Improper integral of $\log x \operatorname{sech} x$
How to prove the following? $$ \int_0^\infty \log x \operatorname{sech}x\,dx = \frac{\pi}{2} \log\left( \frac{4\pi^3}{\Gamma(1/4)^4} \right) $$ I obtained the right side with CAS. It seems like this function has many poles on the imaginary axis so a simple contour integral cannot be used. I also tried the following $$\begin{align*} \int_0^\infty \log x \operatorname{sech} x\, dx &= \int_0^\infty \operatorname{sech} x \left. \frac{\partial}{\partial s} x^s \right|_{s=0} dx \\ &= \left. \frac{\partial}{\partial s} \int_0^\infty x^s \operatorname{sech} x\,dx \right|_{s=0} \end{align*}$$ However, the last integral is very difficult to evaluate and contains terms of $\zeta$ functions.
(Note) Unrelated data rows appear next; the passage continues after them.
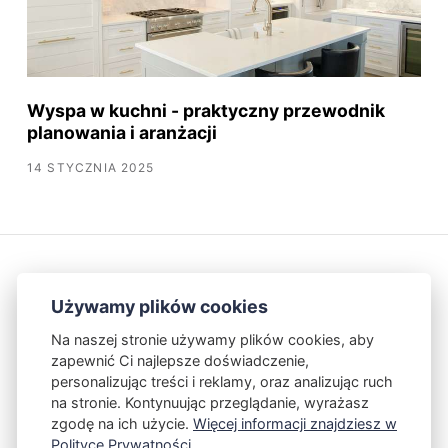
Wyspa w kuchni - praktyczny przewodnik
planowania i aranżacji
14 STYCZNIA 2025
Używamy plików cookies
Na naszej stronie używamy plików cookies, aby
zapewnić Ci najlepsze doświadczenie,
Kontakt
Polityka Prywatności
personalizując treści i reklamy, oraz analizując ruch
na stronie. Kontynuując przeglądanie, wyrażasz
zgodę na ich użycie.
Więcej informacji znajdziesz w
Powered by Publii
Polityce Prywatności.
Hint. One may write $$\begin{align} \int_0^\infty \log x \operatorname{sech}x\,dx &= 2\int_{0}^{\infty} \frac{\partial_s \left.\left(x^s\right)\right|_{s=0} }{1 + e^{-2x}} \:e^{-x}\: dx \\\\ &=2\: \left.\partial_s \left(\int_{0}^{\infty} \frac{x^s e^{-x}}{1 + e^{-2x}} \; dx \right)\right|_{s=0}\\\\ &= 2\:\left.\partial_s \left(\int_{0}^{\infty} \sum_{n=0}^{\infty} (-1)^n x^s e^{-(2n+1)x} \; dx \right)\right|_{s=0}\\\\ &=2\: \left.\partial_s \left(\sum_{n=0}^{\infty} (-1)^n \, \frac{\Gamma(s+1)}{(2n+1)^{s+1}} \right)\right|_{s=0}\\\\ &=2\: \left.\partial_s \left( \Gamma(s+1)\beta(s+1)\right)\right|_{s=0}\\\\ &= -2\:\gamma \cdot\beta(1)+2\:\beta'(1) \end{align}$$ where $\gamma $ is the Euler-Mascheroni constant, $\beta(\cdot)$ is the Dirichlet beta function $$ \beta(s)=\sum_{n=0}^{\infty} \frac{(-1)^n }{(2n+1)^{s}} $$ then one may use the special values $$ \beta(1)=\frac{\pi}4,\qquad \beta'(1) = \frac{\pi}{4} \left[ \gamma + 2 \log 2 + 3 \log \pi - 4 \log \Gamma\left(\frac{1}{4}\right) \right], $$ proved here to obtain
$$\int_0^\infty \frac{\log x}{\cosh x}\,dx = \frac{\pi}{2} \:\log\left( \frac{4\pi^3}{\Gamma(1/4)^4} \right) $$
as announced.
The residue theorem gives: $$ \text{sech}(z) = \sum_{n\geq 0}\frac{4\pi(-1)^n (2n+1)}{4z^2+(2n+1)^2}\tag{1}$$ hence:
$$ \int_{0}^{+\infty}x^s \text{sech}(x)\,dx = \pi^{s+1}2^{-s}\sec\left(\frac{\pi s}{2}\right)\sum_{n\geq 0}(-1)^n (2n+1)^s\tag{2} $$ and that can be simplified to: $$\begin{eqnarray*}\int_{0}^{+\infty}x^s \text{sech}(x)\,dx &=& \frac{\Gamma(s+1)}{2^{2s+1}}\left(\zeta(1+s,1/4)-\zeta(1+s,3/4)\right)\\ &=&2\Gamma(s+1)\sum_{n\geq 0}\frac{(-1)^n}{(2n+1)^{s+1}}\tag{3} \end{eqnarray*}$$ i.e. a product between a value of the $\Gamma$ function and a value of a Dirichlet $L$-function associated with the non-principal character $\!\pmod{4}$. It is not difficult to check that the limit as $s\to 0$ of the LHS of $(3)$ is $\pi/2$. To compute $\frac{d}{ds}$ of $(3)$, we may recall that $f'(s)=f(s)\cdot\frac{d}{ds}\log(f(s))$, and both the $\Gamma$ function and the $L$-function appearing in $(3)$ can be written in a nice way as infinite products: the Weierstrass product for the $\Gamma$ function leads to $\frac{\Gamma'}{\Gamma}(1)=-\gamma$, while the Euler product: $$ \sum_{n\geq 0}\frac{(-1)^{n+1}}{(2n+1)^{s+1}}=\prod_{p\equiv 1\pmod{4}}\left(1-\frac{1}{p^{s+1}}\right)^{-1}\cdot \prod_{p\equiv 3\pmod{4}}\left(1+\frac{1}{p^{s+1}}\right)^{-1}\tag{4}$$ should lead us to the final answer. Still working on this one.